#### [WHAT IS REQUIRED]
Locate the line that contains "WHERE子句中的NOT操作符有且只有一个功能,那就是否定它之后所跟的任何条件。". Print it and every subsequent line through the final line of the records, exactly and only those.

#### [DATA EXTRACT]
· · ·
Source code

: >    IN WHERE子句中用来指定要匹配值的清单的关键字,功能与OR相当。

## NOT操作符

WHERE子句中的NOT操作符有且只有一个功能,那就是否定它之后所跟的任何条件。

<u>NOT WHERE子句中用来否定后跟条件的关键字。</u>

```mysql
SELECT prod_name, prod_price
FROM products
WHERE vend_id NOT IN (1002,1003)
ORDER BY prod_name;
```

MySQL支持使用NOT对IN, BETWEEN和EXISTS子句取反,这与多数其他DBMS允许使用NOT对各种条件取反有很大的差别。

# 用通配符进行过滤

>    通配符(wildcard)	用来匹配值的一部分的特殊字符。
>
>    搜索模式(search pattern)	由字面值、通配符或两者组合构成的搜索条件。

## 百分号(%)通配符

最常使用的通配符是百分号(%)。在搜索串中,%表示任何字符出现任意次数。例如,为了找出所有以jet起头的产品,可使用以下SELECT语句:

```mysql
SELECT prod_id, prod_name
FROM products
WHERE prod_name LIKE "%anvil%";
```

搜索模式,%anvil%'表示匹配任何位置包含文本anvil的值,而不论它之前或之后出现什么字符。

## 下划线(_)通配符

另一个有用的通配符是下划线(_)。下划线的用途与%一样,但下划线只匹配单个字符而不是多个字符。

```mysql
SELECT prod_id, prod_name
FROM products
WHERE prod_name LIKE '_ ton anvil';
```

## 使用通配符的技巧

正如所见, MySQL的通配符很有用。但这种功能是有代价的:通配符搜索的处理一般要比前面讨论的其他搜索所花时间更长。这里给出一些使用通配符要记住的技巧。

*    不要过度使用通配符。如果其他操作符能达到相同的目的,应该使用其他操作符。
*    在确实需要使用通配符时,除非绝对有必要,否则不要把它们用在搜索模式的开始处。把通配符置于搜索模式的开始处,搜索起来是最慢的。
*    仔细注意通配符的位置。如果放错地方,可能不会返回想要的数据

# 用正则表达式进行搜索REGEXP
· · ·
#### [PROBLEM SOLUTION]
WHERE子句中的NOT操作符有且只有一个功能,那就是否定它之后所跟的任何条件。

<u>NOT WHERE子句中用来否定后跟条件的关键字。</u>

```mysql
SELECT prod_name, prod_price
FROM products
WHERE vend_id NOT IN (1002,1003)
ORDER BY prod_name;
```

MySQL支持使用NOT对IN, BETWEEN和EXISTS子句取反,这与多数其他DBMS允许使用NOT对各种条件取反有很大的差别。

# 用通配符进行过滤

>    通配符(wildcard)	用来匹配值的一部分的特殊字符。
>
>    搜索模式(search pattern)	由字面值、通配符或两者组合构成的搜索条件。

## 百分号(%)通配符

最常使用的通配符是百分号(%)。在搜索串中,%表示任何字符出现任意次数。例如,为了找出所有以jet起头的产品,可使用以下SELECT语句:

```mysql
SELECT prod_id, prod_name
FROM products
WHERE prod_name LIKE "%anvil%";
```

搜索模式,%anvil%'表示匹配任何位置包含文本anvil的值,而不论它之前或之后出现什么字符。

## 下划线(_)通配符

另一个有用的通配符是下划线(_)。下划线的用途与%一样,但下划线只匹配单个字符而不是多个字符。

```mysql
SELECT prod_id, prod_name
FROM products
WHERE prod_name LIKE '_ ton anvil';
```

## 使用通配符的技巧

正如所见, MySQL的通配符很有用。但这种功能是有代价的:通配符搜索的处理一般要比前面讨论的其他搜索所花时间更长。这里给出一些使用通配符要记住的技巧。

*    不要过度使用通配符。如果其他操作符能达到相同的目的,应该使用其他操作符。
*    在确实需要使用通配符时,除非绝对有必要,否则不要把它们用在搜索模式的开始处。把通配符置于搜索模式的开始处,搜索起来是最慢的。
*    仔细注意通配符的位置。如果放错地方,可能不会返回想要的数据

# 用正则表达式进行搜索REGEXP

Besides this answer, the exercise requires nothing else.